Accurate simulations of the 131I radioactivity distribution are computationally demanding not only because of the need to use a high-resolution 3-D virtual patient, but also because of the need to use Monte Carlo methods to simulate millions of individual photons. Because of these factors, CPU time can exceed one month using the single-processor SIMIND code. To cut the time required, Dewaraja and Ljungberg collaborated with Abhijit Bose, also at NPACI partner Michigan, in developing a parallel version of the SIMIND code that initially ran on NPACI’s IBM SP2 at Michigan.
"The problem is embarrassingly parallel," said Bose. "Physically, it’s a number of independent events, so to run a large number of photon simulations you just divide them among the processors." Each processor performs the entire simulation for all photons assigned to it and reports the results to the host processor, which calculates the final result.

**Information supplied**
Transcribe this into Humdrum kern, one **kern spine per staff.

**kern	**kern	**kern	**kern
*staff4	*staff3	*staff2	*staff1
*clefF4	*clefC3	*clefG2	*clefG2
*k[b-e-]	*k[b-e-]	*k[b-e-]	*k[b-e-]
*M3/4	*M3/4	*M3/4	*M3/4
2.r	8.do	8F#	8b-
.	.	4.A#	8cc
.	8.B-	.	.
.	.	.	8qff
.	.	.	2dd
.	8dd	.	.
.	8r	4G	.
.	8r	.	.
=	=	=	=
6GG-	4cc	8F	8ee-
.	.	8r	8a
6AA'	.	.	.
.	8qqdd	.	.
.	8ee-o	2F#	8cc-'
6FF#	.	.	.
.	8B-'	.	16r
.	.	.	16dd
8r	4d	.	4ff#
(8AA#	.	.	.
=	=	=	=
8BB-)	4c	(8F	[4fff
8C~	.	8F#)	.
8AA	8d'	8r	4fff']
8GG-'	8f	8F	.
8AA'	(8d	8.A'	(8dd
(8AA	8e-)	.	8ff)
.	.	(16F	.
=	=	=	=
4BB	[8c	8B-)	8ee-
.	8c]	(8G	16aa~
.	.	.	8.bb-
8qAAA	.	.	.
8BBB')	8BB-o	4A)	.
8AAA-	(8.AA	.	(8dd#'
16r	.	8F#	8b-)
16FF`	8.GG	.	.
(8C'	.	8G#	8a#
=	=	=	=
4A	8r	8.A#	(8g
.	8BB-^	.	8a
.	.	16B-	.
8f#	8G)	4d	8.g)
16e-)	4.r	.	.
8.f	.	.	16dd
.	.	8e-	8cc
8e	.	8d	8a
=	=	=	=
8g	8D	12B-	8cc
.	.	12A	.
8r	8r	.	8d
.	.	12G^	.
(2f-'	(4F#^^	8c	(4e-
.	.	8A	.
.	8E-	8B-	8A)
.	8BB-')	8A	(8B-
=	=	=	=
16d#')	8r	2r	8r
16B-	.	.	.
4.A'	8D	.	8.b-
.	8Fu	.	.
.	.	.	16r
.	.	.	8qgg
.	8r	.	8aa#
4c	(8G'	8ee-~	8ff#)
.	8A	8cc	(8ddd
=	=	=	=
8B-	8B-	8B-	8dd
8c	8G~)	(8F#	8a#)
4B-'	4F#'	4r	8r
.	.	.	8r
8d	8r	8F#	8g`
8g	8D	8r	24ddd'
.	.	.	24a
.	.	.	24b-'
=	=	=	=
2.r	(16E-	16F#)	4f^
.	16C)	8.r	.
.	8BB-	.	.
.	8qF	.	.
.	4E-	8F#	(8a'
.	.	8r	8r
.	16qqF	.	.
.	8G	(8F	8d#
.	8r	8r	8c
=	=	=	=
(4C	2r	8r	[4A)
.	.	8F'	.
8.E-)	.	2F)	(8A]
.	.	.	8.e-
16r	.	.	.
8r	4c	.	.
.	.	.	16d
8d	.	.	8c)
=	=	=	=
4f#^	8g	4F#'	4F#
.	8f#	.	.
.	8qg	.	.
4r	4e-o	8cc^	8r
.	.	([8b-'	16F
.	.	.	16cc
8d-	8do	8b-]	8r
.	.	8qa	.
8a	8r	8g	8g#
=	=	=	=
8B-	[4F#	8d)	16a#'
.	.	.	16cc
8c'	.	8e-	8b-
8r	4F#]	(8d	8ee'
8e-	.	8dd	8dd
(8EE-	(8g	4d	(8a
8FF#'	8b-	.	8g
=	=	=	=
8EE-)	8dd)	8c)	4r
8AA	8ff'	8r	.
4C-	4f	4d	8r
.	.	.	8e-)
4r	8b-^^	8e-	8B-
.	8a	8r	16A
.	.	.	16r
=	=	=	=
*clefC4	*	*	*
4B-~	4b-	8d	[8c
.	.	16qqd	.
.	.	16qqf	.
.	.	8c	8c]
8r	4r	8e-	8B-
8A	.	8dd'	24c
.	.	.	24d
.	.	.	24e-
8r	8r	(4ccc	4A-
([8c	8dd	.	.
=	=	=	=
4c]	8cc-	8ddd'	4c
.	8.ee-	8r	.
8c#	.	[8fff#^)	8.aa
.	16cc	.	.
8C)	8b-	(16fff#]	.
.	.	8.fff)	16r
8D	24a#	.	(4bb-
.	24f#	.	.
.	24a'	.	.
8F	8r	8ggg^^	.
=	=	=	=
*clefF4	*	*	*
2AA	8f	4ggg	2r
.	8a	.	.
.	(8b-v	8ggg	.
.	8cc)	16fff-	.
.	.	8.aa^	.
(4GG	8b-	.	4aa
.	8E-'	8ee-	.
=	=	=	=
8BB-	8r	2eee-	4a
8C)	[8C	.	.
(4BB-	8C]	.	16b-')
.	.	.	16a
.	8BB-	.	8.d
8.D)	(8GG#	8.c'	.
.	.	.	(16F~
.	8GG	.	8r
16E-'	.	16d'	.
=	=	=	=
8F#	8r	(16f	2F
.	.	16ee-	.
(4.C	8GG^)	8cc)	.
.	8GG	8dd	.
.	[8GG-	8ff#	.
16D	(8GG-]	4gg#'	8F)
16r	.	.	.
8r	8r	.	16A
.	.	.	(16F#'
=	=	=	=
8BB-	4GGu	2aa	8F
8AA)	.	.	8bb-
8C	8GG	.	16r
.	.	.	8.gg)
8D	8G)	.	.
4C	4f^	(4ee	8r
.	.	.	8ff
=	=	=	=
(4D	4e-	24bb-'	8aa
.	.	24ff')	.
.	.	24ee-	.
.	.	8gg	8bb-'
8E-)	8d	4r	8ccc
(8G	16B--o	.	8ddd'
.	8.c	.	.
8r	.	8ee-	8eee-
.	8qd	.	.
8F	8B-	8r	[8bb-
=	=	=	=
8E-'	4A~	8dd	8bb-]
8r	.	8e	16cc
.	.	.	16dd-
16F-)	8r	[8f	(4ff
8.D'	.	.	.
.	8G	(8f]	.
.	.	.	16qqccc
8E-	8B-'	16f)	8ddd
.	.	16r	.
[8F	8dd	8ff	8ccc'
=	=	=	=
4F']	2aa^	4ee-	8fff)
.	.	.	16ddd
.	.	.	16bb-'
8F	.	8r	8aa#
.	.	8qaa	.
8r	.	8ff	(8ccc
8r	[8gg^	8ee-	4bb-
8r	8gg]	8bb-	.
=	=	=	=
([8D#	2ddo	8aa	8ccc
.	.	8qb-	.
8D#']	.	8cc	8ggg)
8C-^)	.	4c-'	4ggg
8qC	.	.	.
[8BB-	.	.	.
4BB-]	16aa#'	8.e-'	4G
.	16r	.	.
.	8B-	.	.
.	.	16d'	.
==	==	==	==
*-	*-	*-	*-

**Try it**
Write out the passage on parallel photon simulation again, starting with "Accurate simulations of" and going on through "SP2 at Michigan.", but swap "CPU time" for "computing time".

**Your solution**
Accurate simulations of the 131I radioactivity distribution are computationally demanding not only because of the need to use a high-resolution 3-D virtual patient, but also because of the need to use Monte Carlo methods to simulate millions of individual photons. Because of these factors, computing time can exceed one month using the single-processor SIMIND code. To cut the time required, Dewaraja and Ljungberg collaborated with Abhijit Bose, also at NPACI partner Michigan, in developing a parallel version of the SIMIND code that initially ran on NPACI’s IBM SP2 at Michigan.